PurnaWarta — Varian baru virus Covid-19 mirip di India sudah muncul di Kudus, Jawa Tengah. Akibatnya, Ganjar Pranowo menyarankan masyarakat untuk lebih menjaga protokol kesehatan dan juga bekerja di rumah selama lima hari.
“Sekali lagi dicatat, varian baru virus COVID-19 sudah masuk di Kudus. Maka, masyarakat harus sadar betul akan penularannya yang lebih cepat dibanding virus varian sebelumnya,” kata Ganjar ditemui di sela kunjungan kerja di Posko COVID-19 di Kudus, Minggu.
Untuk menghindarinya, kata dia, masyarakat harus disiplin menerapkan protokol kesehatan, terutama saat berada di antara banyak orang, jangan sekali-kali melepas masker.
Ia mengusulkan lima hari di rumah saja, sehingga orang tua, lanjut usia (lansia), anak-anak jangan keluar rumah. Warga dipersilakan keluar rumah ketika ada kepentingan yang sangat mendesak, dan bekerja dari rumah atau work from home (WFH) diperbanyak.
Ganjar mengatakan upaya memutus mata rantai penularan virus varian baru tersebut harus dilakukan bersama-sama.
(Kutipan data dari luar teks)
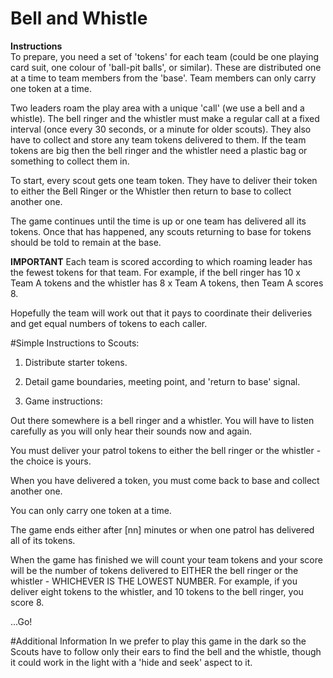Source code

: # Bell and Whistle

**Instructions**	
To prepare, you need a set of 'tokens' for each team (could be one playing card suit, one colour of 'ball-pit balls', or similar). These are distributed one at a time to team members from the 'base'. Team members can only carry one token at a time. 

Two leaders roam the play area with a unique 'call' (we use a bell and a whistle). The bell ringer and the whistler must make a regular call at a fixed interval (once every 30 seconds, or a minute for older scouts). They also have to collect and store any team tokens delivered to them. If the team tokens are big then the bell ringer and the whistler need a plastic bag or something to collect them in. 

To start, every scout gets one team token. They have to deliver their token to either the Bell Ringer or the Whistler then return to base to collect another one. 

The game continues until the time is up or one team has delivered all its tokens. Once that has happened, any scouts returning to base for tokens should be told to remain at the base. 

**IMPORTANT**
Each team is scored according to which roaming leader has the fewest tokens for that team. For example, if the bell ringer has 10 x Team A tokens and the whistler has 8 x Team A tokens, then Team A scores 8. 

Hopefully the team will work out that it pays to coordinate their deliveries and get equal numbers of tokens to each caller. 


#Simple Instructions to Scouts:


1) Distribute starter tokens. 

2) Detail game boundaries, meeting point, and 'return to base' signal. 

3) Game instructions: 

Out there somewhere is a bell ringer and a whistler. You will have to listen carefully as you will only hear their sounds now and again. 

You must deliver your patrol tokens to either the bell ringer or the whistler - the choice is yours. 

When you have delivered a token, you must come back to base and collect another one. 

You can only carry one token at a time. 

The game ends either after [nn] minutes or when one patrol has delivered all of its tokens. 

When the game has finished we will count your team tokens and your score will be the number of tokens delivered to EITHER the bell ringer or the whistler - WHICHEVER IS THE LOWEST NUMBER. For example, if you deliver eight tokens to the whistler, and 10 tokens to the bell ringer, you score 8. 

...Go!

#Additional Information
In we prefer to play this game in the dark so the Scouts have to follow only their ears to find the bell and the whistle, though it could work in the light with a 'hide and seek' aspect to it.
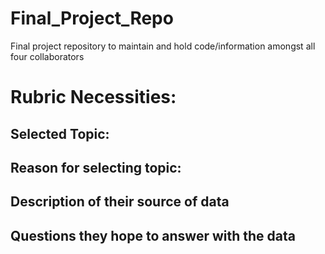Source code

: # Final_Project_Repo
Final project repository to maintain and hold code/information amongst all four collaborators 

# Rubric Necessities:
## Selected Topic:




## Reason for selecting topic:



## Description of their source of data




## Questions they hope to answer with the data
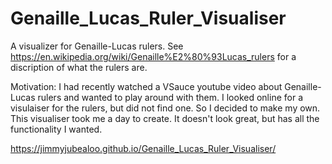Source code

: # Genaille_Lucas_Ruler_Visualiser
A visualizer for Genaille-Lucas rulers. 
See https://en.wikipedia.org/wiki/Genaille%E2%80%93Lucas_rulers for a discription of what the rulers are.

Motivation: I had recently watched a VSauce youtube video about Genaille-Lucas rulers and wanted to play around with them.
I looked online for a visulaiser for the rulers, but did not find one. So I decided to make my own. This visualiser took me
a day to create. It doesn't look great, but has all the functionality I wanted.

https://jimmyjubealoo.github.io/Genaille_Lucas_Ruler_Visualiser/
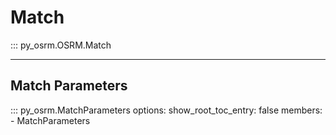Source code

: # Match
::: py_osrm.OSRM.Match
        
---
## Match Parameters
::: py_osrm.MatchParameters
    options:
      show_root_toc_entry: false
      members:
        - MatchParameters
        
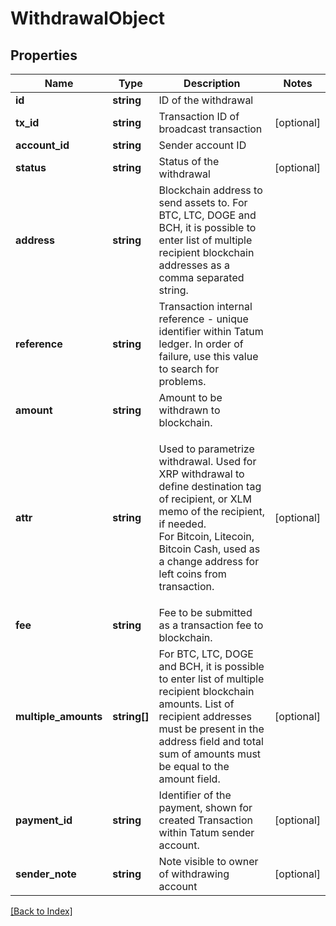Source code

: # WithdrawalObject

## Properties

Name | Type | Description | Notes
------------ | ------------- | ------------- | -------------
**id** | **string** | ID of the withdrawal |
**tx_id** | **string** | Transaction ID of broadcast transaction | [optional]
**account_id** | **string** | Sender account ID |
**status** | **string** | Status of the withdrawal | [optional]
**address** | **string** | Blockchain address to send assets to. For BTC, LTC, DOGE and BCH, it is possible to enter list of multiple recipient blockchain addresses as a comma separated string. |
**reference** | **string** | Transaction internal reference - unique identifier within Tatum ledger. In order of failure, use this value to search for problems. |
**amount** | **string** | Amount to be withdrawn to blockchain. |
**attr** | **string** | <p>Used to parametrize withdrawal. Used for XRP withdrawal to define destination tag of recipient, or XLM memo of the recipient, if needed.<br/> For Bitcoin, Litecoin, Bitcoin Cash, used as a change address for left coins from transaction.</p> | [optional]
**fee** | **string** | Fee to be submitted as a transaction fee to blockchain. |
**multiple_amounts** | **string[]** | For BTC, LTC, DOGE and BCH, it is possible to enter list of multiple recipient blockchain amounts. List of recipient addresses must be present in the address field and total sum of amounts must be equal to the amount field. | [optional]
**payment_id** | **string** | Identifier of the payment, shown for created Transaction within Tatum sender account. | [optional]
**sender_note** | **string** | Note visible to owner of withdrawing account | [optional]

[[Back to Index]](../index.md)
Pemerintah Pusat dan Pemprov Jateng dalam hal ini turut membantu mengomunikasikannya dengan kabupaten sekitar, seperti Kabupaten Pati, Grobogan, dan Demak.
Kabupaten Grobogan, kata Ganjar, juga sudah menerapkan kebijakan di rumah saja. Operasi yustisi dilakukan untuk mengantisipasi warga bandel yang masih keluar rumah tanpa kepentingan berarti.
Guna memastikan apakah virus corona varian baru dari India hanya ditemukan di Kudus atau daerah lain, pemeriksaan sampel genome pasien Covid-19 diperbanyak dengan mengambil sampel dari beberapa kabupaten. Selain itu, Pemprov Jateng juga mengajukan bantuan ke pusat karena Kudus yang pertama.
“Saya sempat curiga dengan pergerakan tiga pekan sebelumnya hanya tiga kabupaten yang mengalami lonjakan kasus, terus bertambah menjadi delapan kabupaten dan sekarang 11 kabupaten. Saya waktu itu yakin ini pasti varian baru,” ujarnya.
Kepala Dinas Kesehatan Provinsi Jawa Tengah Yulianto Prabowo menambahkan bahwa pemeriksaan sampel genome pasien Covid-19 dari beberapa kabupaten, sudah dikirim ke laboratorium di UGM, Balitbangkes dan laboratorium pusat.
Hasilnya, kata dia, baru bisa diketahui setelah dua pekan karena sampai saat ini belum ada teknologi yang bisa mendeteksi secara cepat.
Yulianto mengatakan bukan perkara mudah untuk menelusuri temuan varian baru tersebut, karena temuannya bukan dalam skala satu rukun tetangga (RT) melainkan lebih luas.